Extracted records:
================================

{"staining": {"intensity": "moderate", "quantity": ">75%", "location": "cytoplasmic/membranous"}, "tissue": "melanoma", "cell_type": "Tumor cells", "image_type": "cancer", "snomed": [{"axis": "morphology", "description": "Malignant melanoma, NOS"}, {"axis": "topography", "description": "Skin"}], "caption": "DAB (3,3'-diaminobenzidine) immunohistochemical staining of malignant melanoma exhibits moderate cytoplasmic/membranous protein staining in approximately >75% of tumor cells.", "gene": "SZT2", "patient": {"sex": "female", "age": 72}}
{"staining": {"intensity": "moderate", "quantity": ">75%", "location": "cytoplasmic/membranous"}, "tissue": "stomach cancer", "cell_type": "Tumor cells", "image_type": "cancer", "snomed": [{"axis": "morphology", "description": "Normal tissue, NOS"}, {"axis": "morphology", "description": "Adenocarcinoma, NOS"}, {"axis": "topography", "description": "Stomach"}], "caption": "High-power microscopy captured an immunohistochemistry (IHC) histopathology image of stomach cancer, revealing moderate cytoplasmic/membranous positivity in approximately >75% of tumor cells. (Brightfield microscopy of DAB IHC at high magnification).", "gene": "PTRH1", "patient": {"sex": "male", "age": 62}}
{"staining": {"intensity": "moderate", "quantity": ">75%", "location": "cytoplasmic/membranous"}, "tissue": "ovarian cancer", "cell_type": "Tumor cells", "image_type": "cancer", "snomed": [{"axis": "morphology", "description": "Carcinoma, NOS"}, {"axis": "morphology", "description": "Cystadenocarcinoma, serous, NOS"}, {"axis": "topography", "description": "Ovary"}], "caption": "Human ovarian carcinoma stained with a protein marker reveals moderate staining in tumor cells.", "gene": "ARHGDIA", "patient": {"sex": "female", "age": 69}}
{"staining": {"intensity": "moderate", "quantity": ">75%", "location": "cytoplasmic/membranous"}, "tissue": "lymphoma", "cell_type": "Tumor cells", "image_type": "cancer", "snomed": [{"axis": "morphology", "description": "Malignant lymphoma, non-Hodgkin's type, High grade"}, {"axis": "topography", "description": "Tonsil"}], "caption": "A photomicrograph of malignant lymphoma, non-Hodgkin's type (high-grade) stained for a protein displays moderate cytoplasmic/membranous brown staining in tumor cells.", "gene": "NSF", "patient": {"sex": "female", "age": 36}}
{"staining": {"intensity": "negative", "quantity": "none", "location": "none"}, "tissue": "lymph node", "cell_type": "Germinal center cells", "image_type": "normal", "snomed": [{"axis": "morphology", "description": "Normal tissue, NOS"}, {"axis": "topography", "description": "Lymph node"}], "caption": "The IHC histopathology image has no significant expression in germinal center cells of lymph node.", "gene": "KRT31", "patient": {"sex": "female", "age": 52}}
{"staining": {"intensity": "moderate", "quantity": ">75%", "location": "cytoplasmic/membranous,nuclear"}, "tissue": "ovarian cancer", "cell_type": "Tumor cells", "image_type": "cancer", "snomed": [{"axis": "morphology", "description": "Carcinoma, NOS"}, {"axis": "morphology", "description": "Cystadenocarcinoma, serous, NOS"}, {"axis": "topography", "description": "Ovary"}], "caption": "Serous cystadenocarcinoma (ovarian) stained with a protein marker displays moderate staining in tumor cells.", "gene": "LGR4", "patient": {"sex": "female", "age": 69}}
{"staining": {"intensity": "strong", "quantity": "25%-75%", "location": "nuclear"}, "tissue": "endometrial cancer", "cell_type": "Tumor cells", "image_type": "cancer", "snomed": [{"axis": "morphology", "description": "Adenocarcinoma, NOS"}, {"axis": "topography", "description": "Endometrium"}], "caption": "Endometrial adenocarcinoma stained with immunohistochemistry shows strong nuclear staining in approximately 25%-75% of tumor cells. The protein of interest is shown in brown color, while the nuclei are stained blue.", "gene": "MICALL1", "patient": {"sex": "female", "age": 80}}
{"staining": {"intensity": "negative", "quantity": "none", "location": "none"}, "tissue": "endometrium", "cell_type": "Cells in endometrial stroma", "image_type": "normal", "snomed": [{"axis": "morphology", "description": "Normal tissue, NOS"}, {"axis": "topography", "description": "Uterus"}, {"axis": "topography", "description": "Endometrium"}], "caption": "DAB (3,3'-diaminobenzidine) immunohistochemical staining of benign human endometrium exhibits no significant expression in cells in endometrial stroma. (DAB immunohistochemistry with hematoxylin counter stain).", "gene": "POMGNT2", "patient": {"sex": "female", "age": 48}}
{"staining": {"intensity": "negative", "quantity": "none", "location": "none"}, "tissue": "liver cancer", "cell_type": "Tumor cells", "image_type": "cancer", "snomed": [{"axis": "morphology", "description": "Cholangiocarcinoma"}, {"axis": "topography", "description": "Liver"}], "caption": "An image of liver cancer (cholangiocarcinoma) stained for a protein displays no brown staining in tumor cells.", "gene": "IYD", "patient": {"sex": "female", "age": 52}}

================================

About this task:
The entries above are to be restated word for word.

Problem solution:
{"staining": {"intensity": "moderate", "quantity": ">75%", "location": "cytoplasmic/membranous"}, "tissue": "melanoma", "cell_type": "Tumor cells", "image_type": "cancer", "snomed": [{"axis": "morphology", "description": "Malignant melanoma, NOS"}, {"axis": "topography", "description": "Skin"}], "caption": "DAB (3,3'-diaminobenzidine) immunohistochemical staining of malignant melanoma exhibits moderate cytoplasmic/membranous protein staining in approximately >75% of tumor cells.", "gene": "SZT2", "patient": {"sex": "female", "age": 72}}
{"staining": {"intensity": "moderate", "quantity": ">75%", "location": "cytoplasmic/membranous"}, "tissue": "stomach cancer", "cell_type": "Tumor cells", "image_type": "cancer", "snomed": [{"axis": "morphology", "description": "Normal tissue, NOS"}, {"axis": "morphology", "description": "Adenocarcinoma, NOS"}, {"axis": "topography", "description": "Stomach"}], "caption": "High-power microscopy captured an immunohistochemistry (IHC) histopathology image of stomach cancer, revealing moderate cytoplasmic/membranous positivity in approximately >75% of tumor cells. (Brightfield microscopy of DAB IHC at high magnification).", "gene": "PTRH1", "patient": {"sex": "male", "age": 62}}
{"staining": {"intensity": "moderate", "quantity": ">75%", "location": "cytoplasmic/membranous"}, "tissue": "ovarian cancer", "cell_type": "Tumor cells", "image_type": "cancer", "snomed": [{"axis": "morphology", "description": "Carcinoma, NOS"}, {"axis": "morphology", "description": "Cystadenocarcinoma, serous, NOS"}, {"axis": "topography", "description": "Ovary"}], "caption": "Human ovarian carcinoma stained with a protein marker reveals moderate staining in tumor cells.", "gene": "ARHGDIA", "patient": {"sex": "female", "age": 69}}
{"staining": {"intensity": "moderate", "quantity": ">75%", "location": "cytoplasmic/membranous"}, "tissue": "lymphoma", "cell_type": "Tumor cells", "image_type": "cancer", "snomed": [{"axis": "morphology", "description": "Malignant lymphoma, non-Hodgkin's type, High grade"}, {"axis": "topography", "description": "Tonsil"}], "caption": "A photomicrograph of malignant lymphoma, non-Hodgkin's type (high-grade) stained for a protein displays moderate cytoplasmic/membranous brown staining in tumor cells.", "gene": "NSF", "patient": {"sex": "female", "age": 36}}
{"staining": {"intensity": "negative", "quantity": "none", "location": "none"}, "tissue": "lymph node", "cell_type": "Germinal center cells", "image_type": "normal", "snomed": [{"axis": "morphology", "description": "Normal tissue, NOS"}, {"axis": "topography", "description": "Lymph node"}], "caption": "The IHC histopathology image has no significant expression in germinal center cells of lymph node.", "gene": "KRT31", "patient": {"sex": "female", "age": 52}}
{"staining": {"intensity": "moderate", "quantity": ">75%", "location": "cytoplasmic/membranous,nuclear"}, "tissue": "ovarian cancer", "cell_type": "Tumor cells", "image_type": "cancer", "snomed": [{"axis": "morphology", "description": "Carcinoma, NOS"}, {"axis": "morphology", "description": "Cystadenocarcinoma, serous, NOS"}, {"axis": "topography", "description": "Ovary"}], "caption": "Serous cystadenocarcinoma (ovarian) stained with a protein marker displays moderate staining in tumor cells.", "gene": "LGR4", "patient": {"sex": "female", "age": 69}}
{"staining": {"intensity": "strong", "quantity": "25%-75%", "location": "nuclear"}, "tissue": "endometrial cancer", "cell_type": "Tumor cells", "image_type": "cancer", "snomed": [{"axis": "morphology", "description": "Adenocarcinoma, NOS"}, {"axis": "topography", "description": "Endometrium"}], "caption": "Endometrial adenocarcinoma stained with immunohistochemistry shows strong nuclear staining in approximately 25%-75% of tumor cells. The protein of interest is shown in brown color, while the nuclei are stained blue.", "gene": "MICALL1", "patient": {"sex": "female", "age": 80}}
{"staining": {"intensity": "negative", "quantity": "none", "location": "none"}, "tissue": "endometrium", "cell_type": "Cells in endometrial stroma", "image_type": "normal", "snomed": [{"axis": "morphology", "description": "Normal tissue, NOS"}, {"axis": "topography", "description": "Uterus"}, {"axis": "topography", "description": "Endometrium"}], "caption": "DAB (3,3'-diaminobenzidine) immunohistochemical staining of benign human endometrium exhibits no significant expression in cells in endometrial stroma. (DAB immunohistochemistry with hematoxylin counter stain).", "gene": "POMGNT2", "patient": {"sex": "female", "age": 48}}
{"staining": {"intensity": "negative", "quantity": "none", "location": "none"}, "tissue": "liver cancer", "cell_type": "Tumor cells", "image_type": "cancer", "snomed": [{"axis": "morphology", "description": "Cholangiocarcinoma"}, {"axis": "topography", "description": "Liver"}], "caption": "An image of liver cancer (cholangiocarcinoma) stained for a protein displays no brown staining in tumor cells.", "gene": "IYD", "patient": {"sex": "female", "age": 52}}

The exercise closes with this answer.